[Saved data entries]
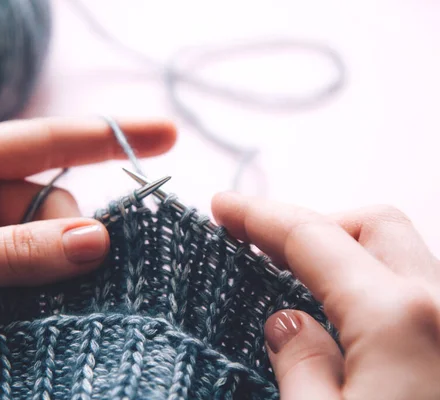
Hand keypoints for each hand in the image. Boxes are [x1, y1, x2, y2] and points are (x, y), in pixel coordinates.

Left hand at [0, 117, 175, 360]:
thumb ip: (10, 253)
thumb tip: (99, 241)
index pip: (45, 141)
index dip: (109, 135)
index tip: (168, 136)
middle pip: (50, 201)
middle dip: (68, 237)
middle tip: (70, 280)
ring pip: (41, 240)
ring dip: (50, 270)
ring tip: (18, 307)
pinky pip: (23, 268)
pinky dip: (36, 288)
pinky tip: (28, 310)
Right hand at [212, 193, 439, 399]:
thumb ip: (300, 364)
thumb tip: (288, 325)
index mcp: (397, 319)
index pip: (314, 238)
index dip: (259, 216)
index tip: (225, 208)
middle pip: (372, 227)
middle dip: (313, 227)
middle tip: (263, 248)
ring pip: (398, 261)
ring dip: (345, 259)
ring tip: (296, 284)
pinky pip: (412, 300)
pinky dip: (370, 293)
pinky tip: (341, 323)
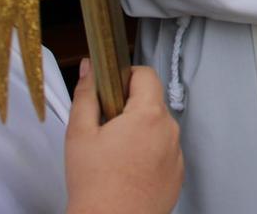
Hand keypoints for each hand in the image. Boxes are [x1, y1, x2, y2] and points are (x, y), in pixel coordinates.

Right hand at [65, 59, 183, 213]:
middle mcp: (169, 131)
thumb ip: (85, 94)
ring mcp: (176, 154)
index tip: (111, 89)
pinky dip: (149, 153)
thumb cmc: (95, 187)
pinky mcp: (177, 174)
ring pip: (158, 128)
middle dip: (129, 107)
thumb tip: (88, 69)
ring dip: (140, 131)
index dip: (125, 77)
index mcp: (148, 115)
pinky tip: (128, 168)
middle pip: (152, 102)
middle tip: (106, 127)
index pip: (146, 74)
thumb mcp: (80, 134)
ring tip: (115, 153)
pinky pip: (164, 151)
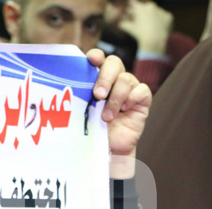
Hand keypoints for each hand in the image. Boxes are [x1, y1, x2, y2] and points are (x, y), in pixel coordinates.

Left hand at [87, 49, 151, 178]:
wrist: (108, 149)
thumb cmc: (93, 129)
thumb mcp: (83, 111)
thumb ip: (82, 96)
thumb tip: (69, 87)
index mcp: (98, 78)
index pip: (98, 59)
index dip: (96, 56)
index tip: (91, 60)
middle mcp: (114, 79)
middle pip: (114, 63)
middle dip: (105, 77)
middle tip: (98, 95)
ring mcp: (129, 88)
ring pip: (126, 79)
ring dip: (115, 98)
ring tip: (107, 117)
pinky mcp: (142, 100)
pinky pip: (142, 90)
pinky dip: (132, 99)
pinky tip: (124, 111)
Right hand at [119, 0, 171, 54]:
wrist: (154, 40)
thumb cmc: (139, 34)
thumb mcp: (129, 29)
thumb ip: (124, 24)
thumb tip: (120, 23)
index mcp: (140, 8)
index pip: (133, 3)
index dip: (132, 5)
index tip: (131, 7)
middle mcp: (151, 6)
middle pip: (146, 6)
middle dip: (144, 11)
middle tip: (142, 19)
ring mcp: (161, 10)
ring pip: (156, 11)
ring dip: (153, 16)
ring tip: (152, 25)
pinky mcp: (169, 16)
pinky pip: (164, 17)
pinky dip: (162, 20)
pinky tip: (159, 27)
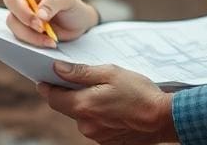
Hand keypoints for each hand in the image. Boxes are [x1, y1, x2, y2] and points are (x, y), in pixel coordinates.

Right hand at [3, 0, 98, 47]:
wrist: (80, 25)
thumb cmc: (73, 7)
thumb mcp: (67, 0)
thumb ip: (53, 2)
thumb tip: (39, 15)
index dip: (20, 9)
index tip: (37, 20)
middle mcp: (22, 4)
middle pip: (11, 16)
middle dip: (26, 26)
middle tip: (43, 30)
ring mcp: (23, 20)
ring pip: (16, 30)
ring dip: (32, 37)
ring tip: (51, 40)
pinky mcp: (26, 34)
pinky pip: (23, 41)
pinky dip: (35, 43)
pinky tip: (50, 43)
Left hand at [38, 62, 176, 144]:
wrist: (163, 118)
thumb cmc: (139, 92)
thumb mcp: (110, 73)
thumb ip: (81, 72)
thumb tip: (57, 69)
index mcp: (84, 106)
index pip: (53, 98)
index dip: (47, 86)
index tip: (44, 77)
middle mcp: (86, 125)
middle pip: (67, 107)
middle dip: (70, 93)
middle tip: (83, 78)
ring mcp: (96, 136)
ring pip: (82, 116)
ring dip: (87, 103)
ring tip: (106, 92)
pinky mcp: (106, 142)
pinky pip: (95, 125)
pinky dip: (99, 114)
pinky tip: (114, 106)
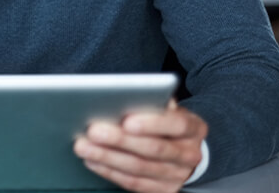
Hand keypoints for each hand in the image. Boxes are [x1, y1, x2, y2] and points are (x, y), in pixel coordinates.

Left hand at [73, 100, 207, 192]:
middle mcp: (189, 154)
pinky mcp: (162, 190)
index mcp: (194, 128)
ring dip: (107, 157)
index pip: (176, 125)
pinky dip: (110, 171)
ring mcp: (177, 176)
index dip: (152, 123)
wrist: (184, 150)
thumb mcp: (168, 109)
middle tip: (93, 131)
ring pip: (139, 168)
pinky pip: (133, 183)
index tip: (126, 120)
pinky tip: (92, 160)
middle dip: (120, 140)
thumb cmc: (167, 123)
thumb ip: (154, 102)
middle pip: (153, 149)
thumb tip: (131, 95)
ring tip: (84, 146)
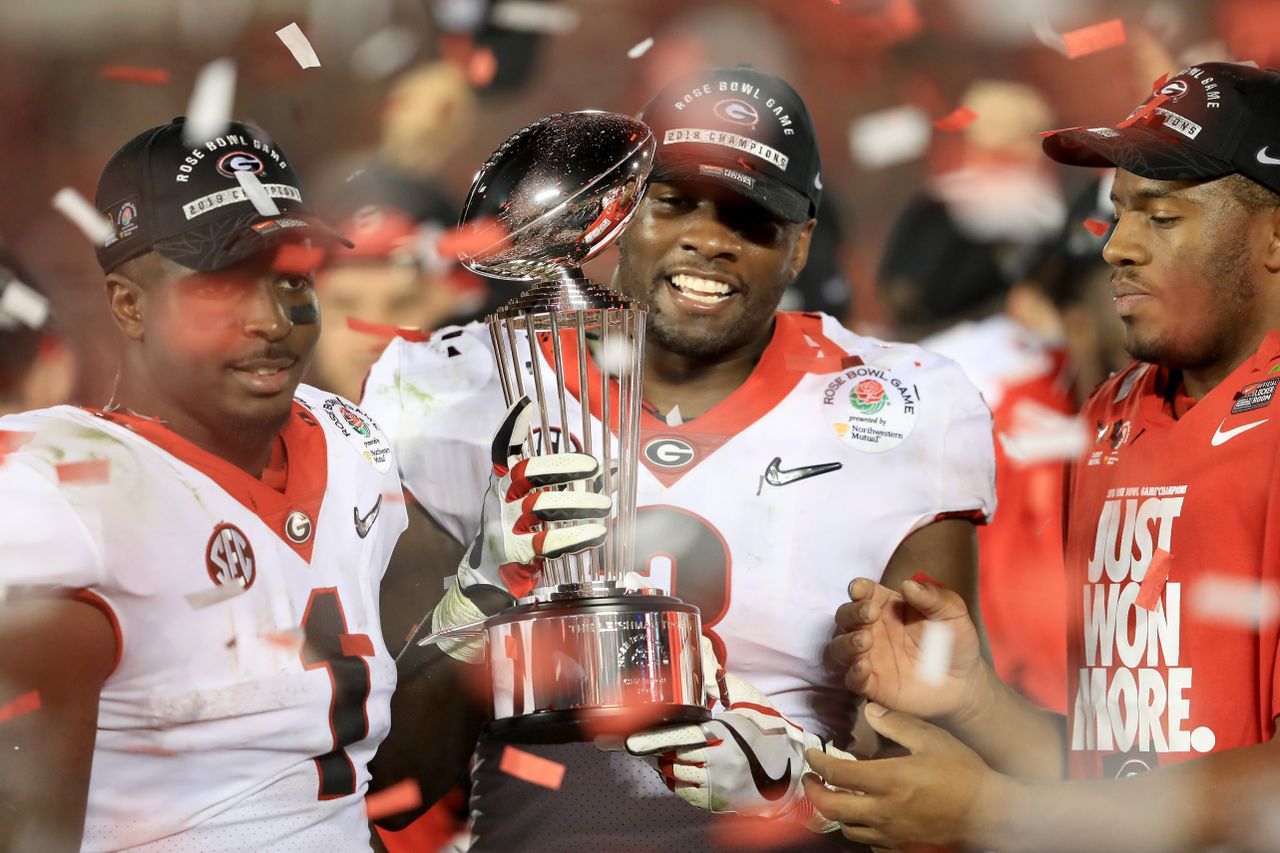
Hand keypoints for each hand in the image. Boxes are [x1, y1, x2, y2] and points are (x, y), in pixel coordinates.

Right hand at [456, 394, 609, 597]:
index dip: (511, 426)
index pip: (503, 449)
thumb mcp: (539, 506)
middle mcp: (501, 500)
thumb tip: (615, 464)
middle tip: (593, 466)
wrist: (489, 581)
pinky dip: (575, 537)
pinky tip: (597, 534)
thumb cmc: (519, 534)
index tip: (525, 403)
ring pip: (541, 506)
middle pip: (527, 473)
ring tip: (604, 506)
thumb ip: (574, 485)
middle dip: (562, 465)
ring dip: (578, 503)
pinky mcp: (515, 554)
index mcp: (504, 484)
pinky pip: (546, 543)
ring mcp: (505, 526)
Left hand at [622, 637, 853, 831]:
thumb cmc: (770, 730)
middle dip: (658, 749)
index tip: (630, 734)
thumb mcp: (746, 699)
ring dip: (666, 766)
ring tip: (663, 755)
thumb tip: (701, 646)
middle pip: (672, 757)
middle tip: (644, 742)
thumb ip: (717, 677)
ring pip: (677, 777)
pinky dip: (678, 784)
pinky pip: (687, 795)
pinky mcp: (719, 801)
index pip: (679, 734)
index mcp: (724, 733)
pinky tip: (677, 773)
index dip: (654, 735)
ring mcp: (719, 784)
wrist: (793, 768)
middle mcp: (720, 760)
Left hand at [801, 704, 1014, 849]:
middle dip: (813, 792)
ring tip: (835, 794)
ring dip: (834, 811)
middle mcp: (883, 811)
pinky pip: (869, 844)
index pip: (836, 773)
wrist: (992, 813)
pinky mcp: (902, 847)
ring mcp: (892, 833)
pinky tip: (865, 817)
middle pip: (831, 807)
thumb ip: (897, 724)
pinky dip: (859, 830)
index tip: (811, 754)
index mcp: (887, 781)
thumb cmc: (964, 773)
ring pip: (847, 828)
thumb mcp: (932, 739)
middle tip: (811, 778)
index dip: (817, 762)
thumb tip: (869, 710)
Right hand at [827, 578, 986, 722]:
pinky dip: (853, 672)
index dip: (858, 589)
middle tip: (870, 613)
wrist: (965, 682)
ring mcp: (869, 657)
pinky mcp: (872, 685)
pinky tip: (864, 666)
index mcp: (886, 606)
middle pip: (845, 616)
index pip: (864, 592)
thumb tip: (908, 585)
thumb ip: (933, 597)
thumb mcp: (953, 613)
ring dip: (848, 642)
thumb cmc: (955, 641)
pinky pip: (852, 678)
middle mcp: (872, 629)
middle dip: (852, 612)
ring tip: (866, 640)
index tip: (860, 588)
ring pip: (840, 647)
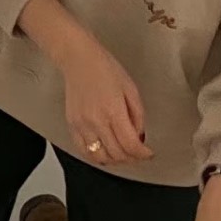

Try it: The response should contain every record above exactly as written, and none of the pictures.

Response area:
Hand keypoints for each hand in the image. Boxes are [x1, y1, x2, y2] and points are (x, y), in pixel coordinates.

Left hand at [0, 117, 175, 360]:
thumb ip: (10, 253)
thumb tip: (99, 241)
index pip: (45, 141)
index dip: (109, 135)
index tip: (168, 136)
middle pip: (50, 201)
middle dip: (68, 237)
middle tip: (70, 280)
ring pip: (41, 240)
ring dip: (50, 270)
ring tip: (18, 307)
pinky pip: (23, 268)
pinky dip: (36, 288)
pinky tip: (28, 310)
Right hand at [212, 193, 439, 399]:
thumb ip: (300, 364)
thumb tip: (288, 325)
index mcp: (397, 319)
index pip: (314, 238)
index dip: (259, 216)
index tip: (225, 208)
middle pip: (372, 227)
middle dip: (313, 227)
middle tip: (263, 248)
ring pip: (398, 261)
ring dip: (345, 259)
ring tip: (296, 284)
pinky pip: (412, 300)
pinky dip: (370, 293)
pinky tip: (341, 323)
Hand keypoints for each hand in the image. Boxes are [x1, y1, x2, y2] and points are (x, y), in pixel coordinates.

Right hand at [65, 59, 183, 213]:
middle mcp: (169, 131)
thumb ip: (85, 94)
ring mcp: (176, 154)
index tip: (111, 89)
pinky dip: (149, 153)
thumb cmc: (95, 187)
pinky mcp: (177, 174)
ring pip: (158, 128)
middle dip: (129, 107)
thumb tip: (88, 69)
ring dip: (140, 131)
index dip: (125, 77)
index mcp: (148, 115)
pinky tip: (128, 168)
middle pip: (152, 102)
middle tip: (106, 127)
index pip: (146, 74)
thumb mcp: (80, 134)
ring tip: (115, 153)
pinky pip: (164, 151)
Hand keypoints for each hand in the image. Boxes are [x1, y1, x2, y2] and points are (x, y), in pixel coordinates.

Left hand at [87, 49, 151, 178]:
wrist: (108, 149)
thumb cmc: (93, 129)
thumb mcp: (83, 111)
thumb ip: (82, 96)
thumb tip: (69, 87)
index mcp: (98, 78)
index pip: (98, 59)
index dip: (96, 56)
index tip: (91, 60)
middle mcp: (114, 79)
middle pip: (114, 63)
middle dip: (105, 77)
middle tip: (98, 95)
ring mcp: (129, 88)
ring pip: (126, 79)
ring dip: (115, 98)
ring tip: (107, 117)
pinky mcp: (142, 100)
pinky pip: (142, 90)
pinky dip: (132, 99)
pinky tip: (124, 111)
Right hand at [119, 0, 171, 54]:
wrist: (154, 40)
thumb cmc: (139, 34)
thumb mcp: (129, 29)
thumb ip: (124, 24)
thumb tip: (120, 23)
index mcp: (140, 8)
index pip: (133, 3)
index dip: (132, 5)
index tip: (131, 7)
middle mcp: (151, 6)
middle pip: (146, 6)
middle dip: (144, 11)
middle tip: (142, 19)
ring mcp: (161, 10)
ring pip: (156, 11)
ring dip: (153, 16)
ring tip: (152, 25)
pinky mcp: (169, 16)
pinky pip: (164, 17)
pinky dip: (162, 20)
pinky tip: (159, 27)
Hand keypoints for each hand in the image. Boxes are [x1, y1, x2, y2] and points are (x, y), in pixel coordinates.

Right hand at [3, 0, 98, 47]:
wrist: (80, 25)
thumb cmc: (73, 7)
thumb mcp: (67, 0)
thumb ip: (53, 2)
thumb tip: (39, 15)
index dip: (20, 9)
index tip: (37, 20)
middle mcp: (22, 4)
middle pip: (11, 16)
middle dip: (26, 26)
middle tip: (43, 30)
ring mcp: (23, 20)
ring pip: (16, 30)
ring dip: (32, 37)
ring tip: (51, 40)
pinky mcp: (26, 34)
pinky pip: (23, 41)
pinky dip: (35, 43)
pinky tip: (50, 43)
Left hand at [38, 62, 176, 144]:
wrist: (163, 118)
thumb cmc: (139, 92)
thumb mcp: (110, 73)
thumb ip: (81, 72)
thumb tip: (57, 69)
index mcp: (84, 106)
index pip: (53, 98)
index dip: (47, 86)
index tip: (44, 77)
middle mcp: (86, 125)
middle pip: (67, 107)
middle dip: (70, 93)
middle tip: (83, 78)
ring mcp: (96, 136)
ring pip: (82, 116)
ring dip: (87, 103)
ring tip: (106, 92)
pinky mcp: (106, 142)
pinky pip: (95, 125)
pinky dip: (99, 114)
pinky tip: (114, 106)
Hand keypoints for each hand in the image. Boxes are [x1, y1, x2, y2] and points are (x, y), in pixel coordinates.

Left hand at [73, 100, 207, 192]:
middle mcp: (189, 154)
pinky mcp: (162, 190)
index mcp: (194, 128)
ring dip: (107, 157)
index pip: (176, 125)
pinky dip: (110, 171)
ring mcp: (177, 176)
index dip: (152, 123)
wrist: (184, 150)
thumb mcp: (168, 109)
middle tip: (93, 131)
ring pip: (139, 168)
pinky pip: (133, 183)
index tip: (126, 120)
pinky tip: (92, 160)
middle dip: (120, 140)
thumb cmc: (167, 123)
thumb ip: (154, 102)
middle pip: (153, 149)
thumb tip: (131, 95)
ring tip: (84, 146)
Hand keypoints for each hand in the image. Boxes are [x1, y1, x2, y2] and points are (x, y), in pixel coordinates.

Right hand at [456, 394, 609, 597]:
index dip: (511, 426)
index pip: (503, 449)
thumb mcp: (539, 506)
middle mcp: (501, 500)
thumb tip: (615, 464)
middle tip: (593, 466)
wrist: (489, 581)
pinky dip: (575, 537)
pinky tip: (597, 534)
thumb cmc: (519, 534)
index tip: (525, 403)
ring pip: (541, 506)
middle pip: (527, 473)
ring tip: (604, 506)
thumb ip: (574, 485)
middle dip: (562, 465)
ring dip: (578, 503)
pinky mcp: (515, 554)
index mcp: (504, 484)
pinky pip: (546, 543)
ring mcp: (505, 526)
Left hand at [622, 637, 853, 831]:
thumb cmc: (770, 730)
middle dip: (658, 749)
index tip: (630, 734)
thumb mcp: (746, 699)
ring dip: (666, 766)
ring tip: (663, 755)
thumb tip: (701, 646)
middle pip: (672, 757)
middle tip: (644, 742)
thumb ip: (717, 677)
ring pip: (677, 777)
pinky dip: (678, 784)
pinky pip: (687, 795)
pinky mcp: (719, 801)
index pip: (679, 734)
index mcp: (724, 733)
pinky tip: (677, 773)
index dip: (654, 735)
ring mcp: (719, 784)
wrist: (793, 768)
middle mcp: (720, 760)
Left hand at [801, 704, 1014, 849]:
middle dip: (813, 792)
ring tip: (835, 794)
ring dip: (834, 811)
middle mcp: (883, 811)
pinky pip: (869, 844)
index pip: (836, 773)
wrist: (992, 813)
pinky mcp: (902, 847)
ring mcp: (892, 833)
pinky tip: (865, 817)
middle pip: (831, 807)
thumb ip: (897, 724)
pinky dip: (859, 830)
index tip: (811, 754)
index mcp: (887, 781)
thumb cmc: (964, 773)
ring pip: (847, 828)
thumb mcp: (932, 739)
middle tip: (811, 778)
index dip: (817, 762)
thumb tip: (869, 710)
Right hand at [827, 578, 986, 722]:
pinky dip: (853, 672)
index dip: (858, 589)
middle tip: (870, 613)
wrist: (965, 682)
ring mcp: (869, 657)
pinky mcp: (872, 685)
pinky tip: (864, 666)
index mcp: (886, 606)
middle pip: (845, 616)
index pip: (864, 592)
thumb tip: (908, 585)
thumb ip: (933, 597)
thumb mcp: (953, 613)
ring dip: (848, 642)
thumb cmc: (955, 641)
pinky pip: (852, 678)
middle mcp: (872, 629)
middle dip: (852, 612)
ring tip: (866, 640)
index tip: (860, 588)
ring pip: (840, 647)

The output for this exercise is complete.